In fact, Holder has refused to turn over 80,000 subpoenaed documents to Congress, despite a threat from Republican House Committee Chairman Darrell Issa to seek a contempt of Congress ruling against Holder if he doesn’t comply.
That threat has so far failed to sway Holder who has consistently cited executive privilege as the basis for his refusal to turn over the documents to Congress, a stance Republican Representative Dan Burton called “baloney.”
In addition to holding back documents from congressional investigators, Holder has also prevented key Justice Department officials from testifying. When the Arizona US Attorney’s Office’s Criminal Division chief, Patrick Cunningham, was set to plead the Fifth to avoid admitting he committed a crime during Fast and Furious or the subsequent cover-up, Issa demanded Holder allow Cunningham’s subordinates, assistant United States attorneys Michael Morrissey and Emory Hurley, to testify before for the House committee.

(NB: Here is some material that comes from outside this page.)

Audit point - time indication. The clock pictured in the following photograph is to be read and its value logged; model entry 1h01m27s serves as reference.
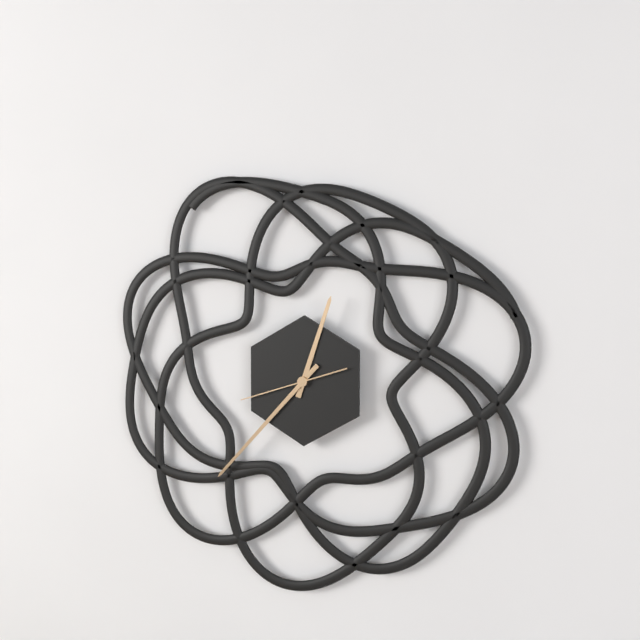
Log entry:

In a letter sent to holder, Issa said both Morrissey and Hurley have “possession of key factual knowledge about Fast and Furious not readily available from any other source.” However, Holder has refused to make them available to speak with the committee, citing a policy of not making “line attorneys” available for congressional inquiry.
It should be noted that while Holder may be dragging his feet in determining any culpability from his DOJ staff in approving an illegal operation that killed a Border Patrol agent and scores of Mexican citizens, he did promise the House committee that he would not rest in holding people within the Justice Department accountable for divulging operational details of Fast and Furious.
Specifically, when Holder was confronted by Issa with the fact that wiretap applications involved in Fast and Furious showed that Assistant Attorney General Lanny Breuer and other high-ranking officials in the DOJ and ATF had knowledge of the gun walking techniques employed, Holder responded that he’s prepared to hold people in his organization “accountable right now for whistle blowing on the wiretap applications.”
Yet despite Holder’s zeal to pursue whistleblowers within the DOJ, Republican Representative Trey Gowdy could only conclude that “absolutely nothing has happened to a single solitary person as a result of this other than one dead Border Patrol agent and lots of Mexican citizens. Beyond that, I can’t find a single consequence that has befallen anybody who knew about this.”
If Eric Holder has anything to do about that, given his actions to date, none ever will.